EXERCISE GOAL: From the entries below, pull out every line that contains the string "qSketchRegion", treating uppercase and lowercase as distinct.

(Stored data)
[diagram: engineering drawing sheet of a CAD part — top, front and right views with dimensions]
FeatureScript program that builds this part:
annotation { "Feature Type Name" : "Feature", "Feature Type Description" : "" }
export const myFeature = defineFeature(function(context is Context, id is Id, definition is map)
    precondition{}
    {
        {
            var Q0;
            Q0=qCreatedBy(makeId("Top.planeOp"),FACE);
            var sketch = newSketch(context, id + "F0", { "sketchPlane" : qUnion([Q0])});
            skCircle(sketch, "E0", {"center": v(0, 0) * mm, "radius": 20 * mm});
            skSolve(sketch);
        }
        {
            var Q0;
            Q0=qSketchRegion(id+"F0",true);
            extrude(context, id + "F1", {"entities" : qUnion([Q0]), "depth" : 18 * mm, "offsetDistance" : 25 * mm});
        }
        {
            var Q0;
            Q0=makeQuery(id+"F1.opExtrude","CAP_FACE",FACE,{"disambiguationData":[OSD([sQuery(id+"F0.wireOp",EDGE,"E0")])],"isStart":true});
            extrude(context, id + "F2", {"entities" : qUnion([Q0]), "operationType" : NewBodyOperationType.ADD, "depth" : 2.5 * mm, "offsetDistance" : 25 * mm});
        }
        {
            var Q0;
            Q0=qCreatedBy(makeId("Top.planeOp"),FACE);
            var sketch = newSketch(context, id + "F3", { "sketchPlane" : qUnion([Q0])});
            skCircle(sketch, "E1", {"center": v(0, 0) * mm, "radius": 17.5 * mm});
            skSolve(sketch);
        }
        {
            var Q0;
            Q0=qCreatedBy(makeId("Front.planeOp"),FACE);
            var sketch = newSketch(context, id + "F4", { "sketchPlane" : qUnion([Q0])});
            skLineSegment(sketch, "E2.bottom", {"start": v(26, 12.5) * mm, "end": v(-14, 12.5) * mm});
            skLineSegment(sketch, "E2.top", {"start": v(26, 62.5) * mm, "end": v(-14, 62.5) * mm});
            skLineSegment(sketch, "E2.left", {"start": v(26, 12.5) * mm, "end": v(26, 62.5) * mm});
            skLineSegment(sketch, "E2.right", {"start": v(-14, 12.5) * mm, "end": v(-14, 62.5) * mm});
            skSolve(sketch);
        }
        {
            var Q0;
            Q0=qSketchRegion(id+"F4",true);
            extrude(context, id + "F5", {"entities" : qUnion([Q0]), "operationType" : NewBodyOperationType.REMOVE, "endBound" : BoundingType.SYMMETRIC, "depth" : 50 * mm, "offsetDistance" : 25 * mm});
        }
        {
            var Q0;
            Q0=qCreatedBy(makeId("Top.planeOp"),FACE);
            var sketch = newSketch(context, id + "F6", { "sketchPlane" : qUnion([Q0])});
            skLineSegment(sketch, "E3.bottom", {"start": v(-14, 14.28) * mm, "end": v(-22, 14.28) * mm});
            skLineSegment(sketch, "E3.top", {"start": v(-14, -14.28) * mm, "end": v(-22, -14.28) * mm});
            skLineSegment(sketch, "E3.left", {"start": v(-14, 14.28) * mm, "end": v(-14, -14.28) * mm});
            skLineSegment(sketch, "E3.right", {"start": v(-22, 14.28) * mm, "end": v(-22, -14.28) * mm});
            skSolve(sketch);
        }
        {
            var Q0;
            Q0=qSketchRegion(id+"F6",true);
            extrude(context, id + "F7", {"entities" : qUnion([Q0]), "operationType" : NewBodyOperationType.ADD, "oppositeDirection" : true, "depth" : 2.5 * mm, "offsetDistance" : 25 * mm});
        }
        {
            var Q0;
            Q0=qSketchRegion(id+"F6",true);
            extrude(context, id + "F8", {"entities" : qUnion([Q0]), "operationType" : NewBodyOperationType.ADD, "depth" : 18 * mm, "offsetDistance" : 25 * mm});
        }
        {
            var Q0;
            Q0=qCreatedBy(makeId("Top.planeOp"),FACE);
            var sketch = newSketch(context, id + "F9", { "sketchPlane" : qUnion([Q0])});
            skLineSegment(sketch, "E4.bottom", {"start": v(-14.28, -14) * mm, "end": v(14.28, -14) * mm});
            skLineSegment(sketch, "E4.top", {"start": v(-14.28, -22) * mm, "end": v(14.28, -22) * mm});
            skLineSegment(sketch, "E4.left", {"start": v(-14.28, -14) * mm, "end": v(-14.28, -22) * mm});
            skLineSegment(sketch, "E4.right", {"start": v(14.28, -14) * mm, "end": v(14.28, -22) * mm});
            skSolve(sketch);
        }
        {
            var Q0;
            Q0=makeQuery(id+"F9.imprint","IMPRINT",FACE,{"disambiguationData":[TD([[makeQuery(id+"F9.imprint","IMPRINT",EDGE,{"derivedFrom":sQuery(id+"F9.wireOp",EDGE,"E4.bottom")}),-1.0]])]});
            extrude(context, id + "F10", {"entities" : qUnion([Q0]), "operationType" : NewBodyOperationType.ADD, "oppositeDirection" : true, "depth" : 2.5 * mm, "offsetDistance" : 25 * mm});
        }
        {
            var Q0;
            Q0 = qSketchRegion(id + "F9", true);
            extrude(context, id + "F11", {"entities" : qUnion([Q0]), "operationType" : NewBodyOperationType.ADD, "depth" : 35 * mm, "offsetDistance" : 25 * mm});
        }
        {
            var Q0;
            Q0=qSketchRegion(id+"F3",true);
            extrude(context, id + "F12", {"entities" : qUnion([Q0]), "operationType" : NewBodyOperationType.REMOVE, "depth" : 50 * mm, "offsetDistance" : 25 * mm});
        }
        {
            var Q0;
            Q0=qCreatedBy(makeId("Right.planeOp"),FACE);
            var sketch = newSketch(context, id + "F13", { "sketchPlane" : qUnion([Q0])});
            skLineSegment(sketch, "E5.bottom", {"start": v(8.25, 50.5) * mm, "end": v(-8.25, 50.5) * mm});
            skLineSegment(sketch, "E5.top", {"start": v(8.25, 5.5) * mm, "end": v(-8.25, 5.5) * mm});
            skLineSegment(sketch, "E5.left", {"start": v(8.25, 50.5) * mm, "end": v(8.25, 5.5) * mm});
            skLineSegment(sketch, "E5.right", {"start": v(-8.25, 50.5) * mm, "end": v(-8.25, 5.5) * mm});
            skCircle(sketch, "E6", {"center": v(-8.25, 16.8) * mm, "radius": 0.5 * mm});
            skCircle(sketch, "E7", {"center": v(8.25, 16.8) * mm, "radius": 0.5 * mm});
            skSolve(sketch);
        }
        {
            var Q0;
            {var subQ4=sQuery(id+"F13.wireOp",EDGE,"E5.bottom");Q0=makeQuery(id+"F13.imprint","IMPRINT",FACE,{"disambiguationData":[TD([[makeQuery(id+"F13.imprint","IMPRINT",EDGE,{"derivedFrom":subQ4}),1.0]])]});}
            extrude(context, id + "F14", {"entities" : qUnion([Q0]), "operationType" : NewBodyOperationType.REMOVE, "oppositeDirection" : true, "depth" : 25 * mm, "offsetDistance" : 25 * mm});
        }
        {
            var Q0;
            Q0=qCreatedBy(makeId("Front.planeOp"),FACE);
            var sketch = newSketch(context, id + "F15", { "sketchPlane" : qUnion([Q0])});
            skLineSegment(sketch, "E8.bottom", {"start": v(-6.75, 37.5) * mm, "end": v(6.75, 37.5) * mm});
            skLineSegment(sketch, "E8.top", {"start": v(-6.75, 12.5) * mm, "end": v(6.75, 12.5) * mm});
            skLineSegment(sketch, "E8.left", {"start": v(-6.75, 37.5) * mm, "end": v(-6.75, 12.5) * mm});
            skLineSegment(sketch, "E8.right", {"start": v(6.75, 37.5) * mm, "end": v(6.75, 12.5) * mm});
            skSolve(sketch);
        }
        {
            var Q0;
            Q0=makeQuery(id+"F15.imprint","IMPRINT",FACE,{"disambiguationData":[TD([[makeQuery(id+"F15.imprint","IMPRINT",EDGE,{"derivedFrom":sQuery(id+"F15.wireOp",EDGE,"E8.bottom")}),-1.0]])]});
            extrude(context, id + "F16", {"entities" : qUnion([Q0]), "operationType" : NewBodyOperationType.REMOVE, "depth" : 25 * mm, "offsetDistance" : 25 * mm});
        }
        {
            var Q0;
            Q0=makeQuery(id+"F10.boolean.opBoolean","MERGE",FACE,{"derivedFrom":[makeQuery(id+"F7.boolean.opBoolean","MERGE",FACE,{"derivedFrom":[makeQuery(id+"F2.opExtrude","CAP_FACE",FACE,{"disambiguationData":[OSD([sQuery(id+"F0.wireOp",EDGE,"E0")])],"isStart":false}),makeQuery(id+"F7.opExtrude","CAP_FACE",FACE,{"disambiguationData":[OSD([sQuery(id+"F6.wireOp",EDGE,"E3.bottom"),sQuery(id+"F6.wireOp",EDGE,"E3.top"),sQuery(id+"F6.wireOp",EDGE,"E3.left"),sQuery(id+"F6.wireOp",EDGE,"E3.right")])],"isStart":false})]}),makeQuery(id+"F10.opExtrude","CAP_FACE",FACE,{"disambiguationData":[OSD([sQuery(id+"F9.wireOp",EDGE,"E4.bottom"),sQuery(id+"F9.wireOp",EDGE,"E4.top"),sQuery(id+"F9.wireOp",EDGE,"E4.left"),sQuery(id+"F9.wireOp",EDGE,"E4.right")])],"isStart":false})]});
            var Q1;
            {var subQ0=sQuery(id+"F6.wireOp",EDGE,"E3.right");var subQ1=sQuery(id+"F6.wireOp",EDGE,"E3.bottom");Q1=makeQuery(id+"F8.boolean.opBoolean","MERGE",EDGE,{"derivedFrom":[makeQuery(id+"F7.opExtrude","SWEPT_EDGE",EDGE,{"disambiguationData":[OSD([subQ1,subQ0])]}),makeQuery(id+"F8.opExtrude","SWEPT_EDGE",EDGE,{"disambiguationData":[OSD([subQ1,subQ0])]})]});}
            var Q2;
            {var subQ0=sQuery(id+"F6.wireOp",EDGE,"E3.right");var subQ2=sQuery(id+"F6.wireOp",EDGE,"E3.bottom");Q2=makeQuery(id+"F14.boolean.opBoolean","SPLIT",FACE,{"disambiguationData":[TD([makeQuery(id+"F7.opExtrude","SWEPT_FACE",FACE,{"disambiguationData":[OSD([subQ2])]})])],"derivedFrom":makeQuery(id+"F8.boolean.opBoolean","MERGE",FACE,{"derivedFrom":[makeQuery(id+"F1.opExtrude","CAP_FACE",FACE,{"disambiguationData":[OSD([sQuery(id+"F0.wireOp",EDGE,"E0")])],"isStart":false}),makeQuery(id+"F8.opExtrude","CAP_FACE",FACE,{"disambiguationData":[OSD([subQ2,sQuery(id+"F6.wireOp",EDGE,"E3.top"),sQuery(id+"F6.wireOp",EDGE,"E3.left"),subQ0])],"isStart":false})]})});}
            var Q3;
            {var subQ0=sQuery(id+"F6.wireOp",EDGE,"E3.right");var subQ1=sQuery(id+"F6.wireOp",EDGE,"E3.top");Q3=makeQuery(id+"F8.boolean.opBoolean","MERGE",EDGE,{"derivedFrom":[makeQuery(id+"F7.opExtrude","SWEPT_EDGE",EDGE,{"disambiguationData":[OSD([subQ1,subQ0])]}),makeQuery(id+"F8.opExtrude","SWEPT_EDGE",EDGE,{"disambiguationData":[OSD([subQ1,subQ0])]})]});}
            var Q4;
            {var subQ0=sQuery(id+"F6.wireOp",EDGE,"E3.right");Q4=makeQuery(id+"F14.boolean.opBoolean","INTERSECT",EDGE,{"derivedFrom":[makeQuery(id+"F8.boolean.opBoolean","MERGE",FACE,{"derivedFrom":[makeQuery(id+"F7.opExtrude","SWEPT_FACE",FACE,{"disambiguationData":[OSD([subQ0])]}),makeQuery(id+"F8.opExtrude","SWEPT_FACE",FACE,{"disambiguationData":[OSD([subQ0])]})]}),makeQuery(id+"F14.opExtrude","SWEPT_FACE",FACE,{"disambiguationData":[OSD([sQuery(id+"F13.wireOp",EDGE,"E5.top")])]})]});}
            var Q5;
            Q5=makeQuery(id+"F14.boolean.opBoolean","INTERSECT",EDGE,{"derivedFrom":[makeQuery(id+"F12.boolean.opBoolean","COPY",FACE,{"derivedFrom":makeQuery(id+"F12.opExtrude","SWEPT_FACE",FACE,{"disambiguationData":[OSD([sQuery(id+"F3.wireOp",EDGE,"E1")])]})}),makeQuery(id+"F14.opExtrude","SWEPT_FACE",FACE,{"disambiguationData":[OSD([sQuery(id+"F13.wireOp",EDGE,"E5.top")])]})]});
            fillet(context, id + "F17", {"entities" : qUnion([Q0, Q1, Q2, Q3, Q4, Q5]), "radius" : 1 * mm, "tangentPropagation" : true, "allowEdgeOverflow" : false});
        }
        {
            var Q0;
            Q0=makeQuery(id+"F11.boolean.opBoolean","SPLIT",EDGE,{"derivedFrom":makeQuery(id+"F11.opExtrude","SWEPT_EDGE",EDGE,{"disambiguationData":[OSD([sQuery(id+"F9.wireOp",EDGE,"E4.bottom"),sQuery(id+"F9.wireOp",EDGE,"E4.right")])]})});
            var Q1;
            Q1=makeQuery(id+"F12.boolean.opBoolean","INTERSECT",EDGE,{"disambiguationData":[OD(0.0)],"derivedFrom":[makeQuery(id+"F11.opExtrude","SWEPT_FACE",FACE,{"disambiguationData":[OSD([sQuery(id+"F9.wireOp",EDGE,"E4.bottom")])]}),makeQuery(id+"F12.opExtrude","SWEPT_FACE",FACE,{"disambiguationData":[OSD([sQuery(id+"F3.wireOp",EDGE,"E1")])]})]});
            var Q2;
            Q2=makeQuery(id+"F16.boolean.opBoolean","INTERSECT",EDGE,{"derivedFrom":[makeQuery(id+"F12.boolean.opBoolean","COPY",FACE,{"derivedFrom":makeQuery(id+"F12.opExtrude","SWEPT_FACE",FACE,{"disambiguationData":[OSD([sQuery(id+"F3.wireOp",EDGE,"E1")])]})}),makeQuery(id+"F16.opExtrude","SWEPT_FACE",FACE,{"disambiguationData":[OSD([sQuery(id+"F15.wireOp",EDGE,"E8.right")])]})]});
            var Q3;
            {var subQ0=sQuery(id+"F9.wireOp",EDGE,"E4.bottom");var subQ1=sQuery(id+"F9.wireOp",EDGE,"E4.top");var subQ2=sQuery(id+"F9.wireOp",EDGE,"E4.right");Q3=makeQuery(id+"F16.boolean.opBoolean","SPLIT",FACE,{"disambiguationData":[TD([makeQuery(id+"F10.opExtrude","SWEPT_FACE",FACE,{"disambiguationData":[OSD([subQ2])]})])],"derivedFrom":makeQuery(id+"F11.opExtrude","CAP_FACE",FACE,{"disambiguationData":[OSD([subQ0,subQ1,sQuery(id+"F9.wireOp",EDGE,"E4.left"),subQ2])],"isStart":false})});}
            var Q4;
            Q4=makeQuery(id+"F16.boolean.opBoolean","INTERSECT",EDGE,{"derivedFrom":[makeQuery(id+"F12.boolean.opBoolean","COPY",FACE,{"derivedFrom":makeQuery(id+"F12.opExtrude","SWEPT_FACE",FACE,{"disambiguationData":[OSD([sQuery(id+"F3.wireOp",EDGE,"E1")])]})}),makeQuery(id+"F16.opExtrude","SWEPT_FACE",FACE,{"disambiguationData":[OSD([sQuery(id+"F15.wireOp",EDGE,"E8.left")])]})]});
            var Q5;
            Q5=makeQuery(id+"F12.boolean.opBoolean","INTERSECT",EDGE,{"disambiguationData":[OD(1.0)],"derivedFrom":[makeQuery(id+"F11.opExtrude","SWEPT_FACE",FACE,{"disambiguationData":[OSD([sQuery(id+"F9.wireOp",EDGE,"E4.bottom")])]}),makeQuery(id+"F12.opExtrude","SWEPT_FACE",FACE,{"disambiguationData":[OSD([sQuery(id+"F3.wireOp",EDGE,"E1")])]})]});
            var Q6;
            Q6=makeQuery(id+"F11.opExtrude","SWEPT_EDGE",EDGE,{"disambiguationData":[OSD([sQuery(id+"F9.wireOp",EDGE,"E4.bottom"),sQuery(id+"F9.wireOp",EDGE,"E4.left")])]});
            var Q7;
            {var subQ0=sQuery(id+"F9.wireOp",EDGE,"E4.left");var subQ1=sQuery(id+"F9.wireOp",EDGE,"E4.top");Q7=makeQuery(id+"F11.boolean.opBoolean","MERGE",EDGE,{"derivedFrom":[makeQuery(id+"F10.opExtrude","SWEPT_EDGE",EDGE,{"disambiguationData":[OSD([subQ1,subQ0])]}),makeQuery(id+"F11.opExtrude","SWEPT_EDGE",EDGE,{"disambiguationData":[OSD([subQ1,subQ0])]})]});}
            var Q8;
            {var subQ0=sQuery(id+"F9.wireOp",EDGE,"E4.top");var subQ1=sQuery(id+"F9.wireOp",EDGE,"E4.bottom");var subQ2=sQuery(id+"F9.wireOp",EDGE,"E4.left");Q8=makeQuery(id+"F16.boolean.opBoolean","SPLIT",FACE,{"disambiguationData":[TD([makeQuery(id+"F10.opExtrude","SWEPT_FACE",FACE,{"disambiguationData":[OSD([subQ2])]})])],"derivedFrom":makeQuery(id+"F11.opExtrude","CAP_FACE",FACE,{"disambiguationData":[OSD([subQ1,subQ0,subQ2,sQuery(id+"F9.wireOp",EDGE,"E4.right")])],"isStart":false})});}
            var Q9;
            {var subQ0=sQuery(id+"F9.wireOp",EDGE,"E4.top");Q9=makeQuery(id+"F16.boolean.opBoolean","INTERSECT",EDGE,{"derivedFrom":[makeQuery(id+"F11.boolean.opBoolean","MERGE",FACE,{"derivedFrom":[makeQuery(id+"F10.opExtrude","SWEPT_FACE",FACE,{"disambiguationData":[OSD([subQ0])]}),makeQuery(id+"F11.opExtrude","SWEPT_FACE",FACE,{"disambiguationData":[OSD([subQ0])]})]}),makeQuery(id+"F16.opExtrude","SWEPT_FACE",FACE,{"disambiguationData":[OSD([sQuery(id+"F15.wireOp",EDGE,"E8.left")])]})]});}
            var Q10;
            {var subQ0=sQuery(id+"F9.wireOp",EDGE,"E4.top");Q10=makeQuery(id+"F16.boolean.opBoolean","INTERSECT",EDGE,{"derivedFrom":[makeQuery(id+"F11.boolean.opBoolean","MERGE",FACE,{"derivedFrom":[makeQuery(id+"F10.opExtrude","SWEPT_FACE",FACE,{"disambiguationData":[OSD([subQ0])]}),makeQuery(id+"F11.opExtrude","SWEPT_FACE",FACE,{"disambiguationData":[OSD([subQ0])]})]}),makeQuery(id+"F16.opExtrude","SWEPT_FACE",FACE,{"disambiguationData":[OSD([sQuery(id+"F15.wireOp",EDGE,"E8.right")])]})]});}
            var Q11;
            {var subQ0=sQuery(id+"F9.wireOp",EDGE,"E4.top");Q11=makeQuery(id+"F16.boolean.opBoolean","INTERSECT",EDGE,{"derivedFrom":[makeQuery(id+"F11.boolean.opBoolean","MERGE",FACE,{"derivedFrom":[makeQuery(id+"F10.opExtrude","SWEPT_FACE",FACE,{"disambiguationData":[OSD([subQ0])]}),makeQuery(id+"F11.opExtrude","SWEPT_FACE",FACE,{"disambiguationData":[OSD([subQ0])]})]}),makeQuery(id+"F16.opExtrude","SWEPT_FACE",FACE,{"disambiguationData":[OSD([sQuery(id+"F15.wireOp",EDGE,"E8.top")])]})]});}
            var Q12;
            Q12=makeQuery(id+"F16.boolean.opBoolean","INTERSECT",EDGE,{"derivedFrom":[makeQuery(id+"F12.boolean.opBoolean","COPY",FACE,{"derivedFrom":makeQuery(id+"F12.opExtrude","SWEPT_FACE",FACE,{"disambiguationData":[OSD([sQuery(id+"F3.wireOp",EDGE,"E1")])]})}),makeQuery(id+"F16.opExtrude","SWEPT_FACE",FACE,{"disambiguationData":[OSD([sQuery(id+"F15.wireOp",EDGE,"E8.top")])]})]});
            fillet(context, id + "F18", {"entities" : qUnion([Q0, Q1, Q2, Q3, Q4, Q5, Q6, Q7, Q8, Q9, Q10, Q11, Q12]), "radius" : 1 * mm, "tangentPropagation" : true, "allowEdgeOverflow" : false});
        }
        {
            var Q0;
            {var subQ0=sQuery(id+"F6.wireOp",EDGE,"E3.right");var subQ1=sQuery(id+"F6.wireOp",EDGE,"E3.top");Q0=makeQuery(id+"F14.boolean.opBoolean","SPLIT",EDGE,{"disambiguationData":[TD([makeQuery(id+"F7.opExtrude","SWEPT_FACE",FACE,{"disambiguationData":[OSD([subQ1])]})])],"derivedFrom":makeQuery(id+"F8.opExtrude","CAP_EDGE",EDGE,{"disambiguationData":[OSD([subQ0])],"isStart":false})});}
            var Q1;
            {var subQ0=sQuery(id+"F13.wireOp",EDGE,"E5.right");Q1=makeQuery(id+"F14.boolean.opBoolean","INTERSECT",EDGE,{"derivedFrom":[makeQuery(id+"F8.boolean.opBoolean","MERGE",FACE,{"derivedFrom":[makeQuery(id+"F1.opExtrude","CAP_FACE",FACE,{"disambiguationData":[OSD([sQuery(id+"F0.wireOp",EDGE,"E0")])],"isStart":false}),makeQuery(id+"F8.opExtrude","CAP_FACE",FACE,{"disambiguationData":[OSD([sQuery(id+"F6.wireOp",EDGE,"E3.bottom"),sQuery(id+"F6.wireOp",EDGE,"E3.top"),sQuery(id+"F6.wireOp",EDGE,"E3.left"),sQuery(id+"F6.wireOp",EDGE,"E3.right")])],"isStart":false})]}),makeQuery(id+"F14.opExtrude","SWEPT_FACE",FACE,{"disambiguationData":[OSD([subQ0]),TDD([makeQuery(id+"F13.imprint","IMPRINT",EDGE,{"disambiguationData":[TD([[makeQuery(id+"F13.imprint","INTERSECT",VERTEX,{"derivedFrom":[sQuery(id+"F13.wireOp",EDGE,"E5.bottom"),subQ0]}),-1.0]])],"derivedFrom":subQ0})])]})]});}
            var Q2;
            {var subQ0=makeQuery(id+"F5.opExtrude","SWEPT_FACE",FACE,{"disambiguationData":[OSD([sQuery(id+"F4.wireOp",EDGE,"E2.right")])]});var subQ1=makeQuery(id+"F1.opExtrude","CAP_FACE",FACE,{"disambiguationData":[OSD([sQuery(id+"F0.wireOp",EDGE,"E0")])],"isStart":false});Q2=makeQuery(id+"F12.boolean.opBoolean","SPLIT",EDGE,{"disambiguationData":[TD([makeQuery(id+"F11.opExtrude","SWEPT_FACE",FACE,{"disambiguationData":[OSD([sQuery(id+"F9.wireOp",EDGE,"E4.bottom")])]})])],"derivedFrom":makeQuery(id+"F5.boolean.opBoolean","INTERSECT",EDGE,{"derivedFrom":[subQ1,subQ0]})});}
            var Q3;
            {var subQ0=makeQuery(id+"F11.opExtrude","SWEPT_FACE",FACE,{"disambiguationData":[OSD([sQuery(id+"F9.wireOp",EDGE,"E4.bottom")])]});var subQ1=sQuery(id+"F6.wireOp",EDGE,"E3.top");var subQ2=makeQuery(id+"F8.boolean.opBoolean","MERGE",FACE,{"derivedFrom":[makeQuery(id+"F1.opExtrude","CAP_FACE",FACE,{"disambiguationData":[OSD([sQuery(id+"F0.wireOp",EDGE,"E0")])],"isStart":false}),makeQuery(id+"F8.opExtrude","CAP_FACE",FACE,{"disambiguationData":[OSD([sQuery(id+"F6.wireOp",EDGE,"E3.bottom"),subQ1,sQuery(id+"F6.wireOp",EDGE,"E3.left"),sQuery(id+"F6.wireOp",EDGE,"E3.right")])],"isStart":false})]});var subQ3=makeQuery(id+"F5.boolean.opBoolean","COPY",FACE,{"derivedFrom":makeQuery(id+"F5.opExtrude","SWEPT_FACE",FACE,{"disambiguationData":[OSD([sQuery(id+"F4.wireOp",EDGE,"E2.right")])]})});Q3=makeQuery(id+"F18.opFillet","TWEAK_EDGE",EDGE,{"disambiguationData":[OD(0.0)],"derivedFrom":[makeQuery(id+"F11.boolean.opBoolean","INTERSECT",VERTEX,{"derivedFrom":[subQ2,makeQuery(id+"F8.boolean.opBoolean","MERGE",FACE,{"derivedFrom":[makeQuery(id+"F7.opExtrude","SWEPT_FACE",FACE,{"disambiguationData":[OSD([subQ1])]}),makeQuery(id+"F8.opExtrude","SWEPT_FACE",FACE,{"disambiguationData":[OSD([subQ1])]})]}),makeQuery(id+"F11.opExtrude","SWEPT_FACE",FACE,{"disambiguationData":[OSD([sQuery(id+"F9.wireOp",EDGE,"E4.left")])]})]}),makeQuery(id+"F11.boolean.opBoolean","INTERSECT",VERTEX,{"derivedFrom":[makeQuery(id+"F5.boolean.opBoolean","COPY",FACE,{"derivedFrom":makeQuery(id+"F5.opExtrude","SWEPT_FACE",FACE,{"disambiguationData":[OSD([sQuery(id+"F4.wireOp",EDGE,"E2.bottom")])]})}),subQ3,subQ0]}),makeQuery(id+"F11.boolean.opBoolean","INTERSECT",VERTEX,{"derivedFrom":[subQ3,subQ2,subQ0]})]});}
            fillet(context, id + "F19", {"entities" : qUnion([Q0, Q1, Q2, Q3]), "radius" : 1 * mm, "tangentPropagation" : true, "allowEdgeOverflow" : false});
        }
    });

FULL OUTPUT:
            Q0=qSketchRegion(id+"F0",true);
            Q0=qSketchRegion(id+"F4",true);
            Q0=qSketchRegion(id+"F6",true);
            Q0=qSketchRegion(id+"F6",true);
            Q0 = qSketchRegion(id + "F9", true);
            Q0=qSketchRegion(id+"F3",true);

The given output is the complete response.